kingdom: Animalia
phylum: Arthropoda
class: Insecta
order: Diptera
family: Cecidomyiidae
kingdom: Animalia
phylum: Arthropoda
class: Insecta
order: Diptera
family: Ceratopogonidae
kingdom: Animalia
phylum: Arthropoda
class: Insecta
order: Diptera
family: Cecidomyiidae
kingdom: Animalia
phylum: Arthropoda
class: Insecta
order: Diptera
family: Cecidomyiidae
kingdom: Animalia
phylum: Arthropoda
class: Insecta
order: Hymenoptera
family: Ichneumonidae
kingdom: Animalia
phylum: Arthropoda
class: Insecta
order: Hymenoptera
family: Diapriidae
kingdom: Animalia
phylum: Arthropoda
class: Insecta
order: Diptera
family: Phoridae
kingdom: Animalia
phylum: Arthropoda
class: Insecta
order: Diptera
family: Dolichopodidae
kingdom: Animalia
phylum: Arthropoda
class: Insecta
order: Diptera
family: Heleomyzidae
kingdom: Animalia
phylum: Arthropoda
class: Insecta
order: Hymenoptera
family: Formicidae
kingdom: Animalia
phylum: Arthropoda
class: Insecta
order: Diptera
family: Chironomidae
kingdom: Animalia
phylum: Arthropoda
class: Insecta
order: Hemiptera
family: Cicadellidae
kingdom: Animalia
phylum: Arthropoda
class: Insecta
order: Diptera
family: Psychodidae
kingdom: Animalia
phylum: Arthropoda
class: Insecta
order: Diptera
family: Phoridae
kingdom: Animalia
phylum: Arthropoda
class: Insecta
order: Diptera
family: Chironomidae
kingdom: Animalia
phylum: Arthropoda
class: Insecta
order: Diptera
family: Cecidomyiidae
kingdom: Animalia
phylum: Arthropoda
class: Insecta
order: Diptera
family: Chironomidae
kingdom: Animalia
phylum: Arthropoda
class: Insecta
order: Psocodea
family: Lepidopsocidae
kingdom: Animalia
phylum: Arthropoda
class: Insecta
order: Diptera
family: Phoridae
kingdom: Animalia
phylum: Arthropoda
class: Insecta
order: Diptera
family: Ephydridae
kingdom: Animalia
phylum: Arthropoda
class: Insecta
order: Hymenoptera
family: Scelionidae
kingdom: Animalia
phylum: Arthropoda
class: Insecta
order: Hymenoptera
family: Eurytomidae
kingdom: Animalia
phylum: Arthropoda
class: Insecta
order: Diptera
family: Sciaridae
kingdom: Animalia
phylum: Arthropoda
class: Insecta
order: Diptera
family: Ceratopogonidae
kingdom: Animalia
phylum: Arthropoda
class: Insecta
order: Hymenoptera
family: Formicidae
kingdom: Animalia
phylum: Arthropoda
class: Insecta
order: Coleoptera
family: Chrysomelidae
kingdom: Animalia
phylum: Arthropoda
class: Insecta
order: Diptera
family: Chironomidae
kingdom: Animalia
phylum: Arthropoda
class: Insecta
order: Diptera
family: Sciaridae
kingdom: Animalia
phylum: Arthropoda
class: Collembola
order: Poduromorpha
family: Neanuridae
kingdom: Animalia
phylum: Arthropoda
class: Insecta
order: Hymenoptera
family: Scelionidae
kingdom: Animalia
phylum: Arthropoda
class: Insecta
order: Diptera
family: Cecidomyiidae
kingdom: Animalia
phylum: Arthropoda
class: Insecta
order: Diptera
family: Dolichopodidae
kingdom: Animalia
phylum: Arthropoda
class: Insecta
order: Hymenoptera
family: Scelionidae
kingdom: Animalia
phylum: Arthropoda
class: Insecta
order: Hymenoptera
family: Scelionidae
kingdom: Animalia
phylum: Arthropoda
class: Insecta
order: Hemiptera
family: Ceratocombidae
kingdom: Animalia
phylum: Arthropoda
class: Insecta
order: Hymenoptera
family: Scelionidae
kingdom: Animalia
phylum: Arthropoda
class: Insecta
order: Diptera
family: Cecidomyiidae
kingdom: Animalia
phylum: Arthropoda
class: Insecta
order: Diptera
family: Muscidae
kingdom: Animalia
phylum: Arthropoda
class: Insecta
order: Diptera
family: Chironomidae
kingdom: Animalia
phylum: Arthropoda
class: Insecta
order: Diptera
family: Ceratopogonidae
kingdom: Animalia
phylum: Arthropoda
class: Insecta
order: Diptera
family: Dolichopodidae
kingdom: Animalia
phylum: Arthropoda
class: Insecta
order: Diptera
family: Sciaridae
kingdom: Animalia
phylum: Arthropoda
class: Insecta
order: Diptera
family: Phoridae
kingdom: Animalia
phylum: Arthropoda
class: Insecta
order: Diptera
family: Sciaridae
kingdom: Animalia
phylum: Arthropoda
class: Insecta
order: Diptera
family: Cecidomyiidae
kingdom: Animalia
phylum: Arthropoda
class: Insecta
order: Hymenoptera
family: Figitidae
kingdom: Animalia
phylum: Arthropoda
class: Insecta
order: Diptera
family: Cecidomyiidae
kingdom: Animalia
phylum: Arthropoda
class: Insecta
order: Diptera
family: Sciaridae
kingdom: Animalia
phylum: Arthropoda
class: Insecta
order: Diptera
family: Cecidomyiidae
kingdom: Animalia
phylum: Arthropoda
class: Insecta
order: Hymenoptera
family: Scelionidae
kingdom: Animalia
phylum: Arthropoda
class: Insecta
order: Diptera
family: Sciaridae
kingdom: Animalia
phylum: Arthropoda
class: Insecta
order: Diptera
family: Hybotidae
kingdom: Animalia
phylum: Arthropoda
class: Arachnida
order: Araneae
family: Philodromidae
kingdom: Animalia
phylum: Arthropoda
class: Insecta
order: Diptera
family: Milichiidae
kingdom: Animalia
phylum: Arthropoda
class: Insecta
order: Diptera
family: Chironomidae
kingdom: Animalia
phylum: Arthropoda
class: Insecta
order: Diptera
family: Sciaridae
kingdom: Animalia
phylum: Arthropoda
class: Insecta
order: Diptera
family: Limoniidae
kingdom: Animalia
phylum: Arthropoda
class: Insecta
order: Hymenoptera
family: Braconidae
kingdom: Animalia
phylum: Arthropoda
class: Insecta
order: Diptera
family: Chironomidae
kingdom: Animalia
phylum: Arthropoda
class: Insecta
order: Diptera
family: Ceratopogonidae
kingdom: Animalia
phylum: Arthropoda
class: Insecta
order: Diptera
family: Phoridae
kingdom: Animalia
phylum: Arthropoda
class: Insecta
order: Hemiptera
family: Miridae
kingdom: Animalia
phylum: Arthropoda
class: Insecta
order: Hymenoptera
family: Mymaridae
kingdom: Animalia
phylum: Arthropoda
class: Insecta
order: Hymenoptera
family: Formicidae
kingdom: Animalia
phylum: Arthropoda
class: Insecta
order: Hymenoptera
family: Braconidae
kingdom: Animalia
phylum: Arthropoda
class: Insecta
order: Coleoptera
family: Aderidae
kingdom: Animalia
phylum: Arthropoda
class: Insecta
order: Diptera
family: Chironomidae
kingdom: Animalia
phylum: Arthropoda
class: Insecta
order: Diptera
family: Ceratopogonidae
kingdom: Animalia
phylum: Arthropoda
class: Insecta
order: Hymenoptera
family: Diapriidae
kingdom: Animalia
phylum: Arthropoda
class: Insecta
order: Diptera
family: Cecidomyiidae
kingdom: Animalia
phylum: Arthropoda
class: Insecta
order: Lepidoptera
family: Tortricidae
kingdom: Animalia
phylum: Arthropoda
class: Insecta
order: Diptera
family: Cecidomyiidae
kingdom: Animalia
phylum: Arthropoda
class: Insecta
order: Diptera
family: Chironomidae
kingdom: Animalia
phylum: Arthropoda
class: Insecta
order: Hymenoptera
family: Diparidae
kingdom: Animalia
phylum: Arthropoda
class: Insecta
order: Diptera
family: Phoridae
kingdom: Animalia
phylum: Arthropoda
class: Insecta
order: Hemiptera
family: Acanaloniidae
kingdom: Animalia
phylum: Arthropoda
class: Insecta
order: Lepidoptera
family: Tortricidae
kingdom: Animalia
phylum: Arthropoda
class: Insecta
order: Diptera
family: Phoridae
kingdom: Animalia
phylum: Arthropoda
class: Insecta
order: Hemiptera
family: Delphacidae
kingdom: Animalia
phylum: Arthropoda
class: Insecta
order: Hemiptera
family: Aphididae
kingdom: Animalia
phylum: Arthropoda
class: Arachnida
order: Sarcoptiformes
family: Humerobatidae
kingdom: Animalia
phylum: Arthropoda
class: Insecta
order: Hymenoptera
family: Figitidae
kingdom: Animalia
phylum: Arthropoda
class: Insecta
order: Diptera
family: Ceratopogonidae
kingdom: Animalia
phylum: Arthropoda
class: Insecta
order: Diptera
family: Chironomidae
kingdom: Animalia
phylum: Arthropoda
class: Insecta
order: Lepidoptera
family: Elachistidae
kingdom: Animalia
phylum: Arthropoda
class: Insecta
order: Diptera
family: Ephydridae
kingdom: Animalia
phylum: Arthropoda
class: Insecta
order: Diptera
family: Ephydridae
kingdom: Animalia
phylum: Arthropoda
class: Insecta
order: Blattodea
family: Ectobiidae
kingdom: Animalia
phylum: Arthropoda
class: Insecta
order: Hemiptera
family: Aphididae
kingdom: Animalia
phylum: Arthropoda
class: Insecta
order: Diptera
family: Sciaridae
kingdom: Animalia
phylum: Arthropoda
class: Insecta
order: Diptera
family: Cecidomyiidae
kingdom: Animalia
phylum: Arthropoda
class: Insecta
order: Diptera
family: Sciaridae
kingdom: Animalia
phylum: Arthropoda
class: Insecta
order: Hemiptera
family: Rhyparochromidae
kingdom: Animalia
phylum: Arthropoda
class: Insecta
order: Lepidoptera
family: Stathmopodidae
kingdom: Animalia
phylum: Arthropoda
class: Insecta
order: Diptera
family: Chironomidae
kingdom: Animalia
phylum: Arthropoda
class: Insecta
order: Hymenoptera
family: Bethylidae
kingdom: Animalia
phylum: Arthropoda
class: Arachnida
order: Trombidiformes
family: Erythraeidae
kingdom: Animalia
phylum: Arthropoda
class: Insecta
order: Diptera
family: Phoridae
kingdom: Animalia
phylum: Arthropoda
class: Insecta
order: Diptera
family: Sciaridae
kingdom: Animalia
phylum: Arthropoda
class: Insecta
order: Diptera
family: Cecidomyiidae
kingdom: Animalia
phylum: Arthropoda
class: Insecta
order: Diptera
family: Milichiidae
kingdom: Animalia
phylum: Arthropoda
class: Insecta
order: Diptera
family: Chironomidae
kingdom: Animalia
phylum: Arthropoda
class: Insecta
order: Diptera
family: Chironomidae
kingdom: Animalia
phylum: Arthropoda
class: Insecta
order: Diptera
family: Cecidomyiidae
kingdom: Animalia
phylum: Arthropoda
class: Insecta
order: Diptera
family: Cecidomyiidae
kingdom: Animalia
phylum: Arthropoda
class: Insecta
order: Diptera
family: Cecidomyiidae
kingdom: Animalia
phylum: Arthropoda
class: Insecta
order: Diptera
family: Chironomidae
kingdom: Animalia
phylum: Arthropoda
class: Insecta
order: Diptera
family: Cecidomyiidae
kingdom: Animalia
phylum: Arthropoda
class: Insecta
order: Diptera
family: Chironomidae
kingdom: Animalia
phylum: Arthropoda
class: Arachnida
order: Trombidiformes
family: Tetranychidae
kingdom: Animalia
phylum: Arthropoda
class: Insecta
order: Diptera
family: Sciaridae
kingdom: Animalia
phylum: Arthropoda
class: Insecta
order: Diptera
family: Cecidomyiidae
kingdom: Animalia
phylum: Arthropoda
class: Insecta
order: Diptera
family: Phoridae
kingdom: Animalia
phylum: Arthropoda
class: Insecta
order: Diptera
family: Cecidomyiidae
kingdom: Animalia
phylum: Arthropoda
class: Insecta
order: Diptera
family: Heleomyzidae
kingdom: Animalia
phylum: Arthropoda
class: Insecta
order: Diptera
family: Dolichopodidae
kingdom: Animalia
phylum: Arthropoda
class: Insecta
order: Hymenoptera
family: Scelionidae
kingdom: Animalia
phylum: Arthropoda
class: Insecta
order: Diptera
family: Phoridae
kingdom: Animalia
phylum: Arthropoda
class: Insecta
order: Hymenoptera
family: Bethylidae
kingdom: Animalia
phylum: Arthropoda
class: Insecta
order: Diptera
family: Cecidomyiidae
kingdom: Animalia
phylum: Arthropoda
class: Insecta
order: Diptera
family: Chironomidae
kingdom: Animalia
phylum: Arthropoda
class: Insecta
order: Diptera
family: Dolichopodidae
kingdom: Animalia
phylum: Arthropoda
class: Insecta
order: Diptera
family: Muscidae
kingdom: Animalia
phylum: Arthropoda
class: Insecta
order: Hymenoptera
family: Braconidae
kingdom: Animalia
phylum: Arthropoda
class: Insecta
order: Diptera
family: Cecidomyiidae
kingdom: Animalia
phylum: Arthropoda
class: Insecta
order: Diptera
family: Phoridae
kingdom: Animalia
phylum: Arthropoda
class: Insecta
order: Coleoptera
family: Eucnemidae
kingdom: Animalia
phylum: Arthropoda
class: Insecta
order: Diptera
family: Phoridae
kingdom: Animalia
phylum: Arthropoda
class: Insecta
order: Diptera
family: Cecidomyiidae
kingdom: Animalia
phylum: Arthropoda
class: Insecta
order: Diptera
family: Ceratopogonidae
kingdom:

━━━━━━━━━━━━━━━━━━━━━━━━━━━━━━

Problem — Lay out the lines of the records from the one containing "family: Eucnemidae" through the final line, both included, as a JSON list of strings. Use one string per line and leave out any blank lines.

Full answer —
[
  "family: Eucnemidae",
  "kingdom: Animalia",
  "phylum: Arthropoda",
  "class: Insecta",
  "order: Diptera",
  "family: Phoridae",
  "kingdom: Animalia",
  "phylum: Arthropoda",
  "class: Insecta",
  "order: Diptera",
  "family: Cecidomyiidae",
  "kingdom: Animalia",
  "phylum: Arthropoda",
  "class: Insecta",
  "order: Diptera",
  "family: Ceratopogonidae",
  "kingdom:"
]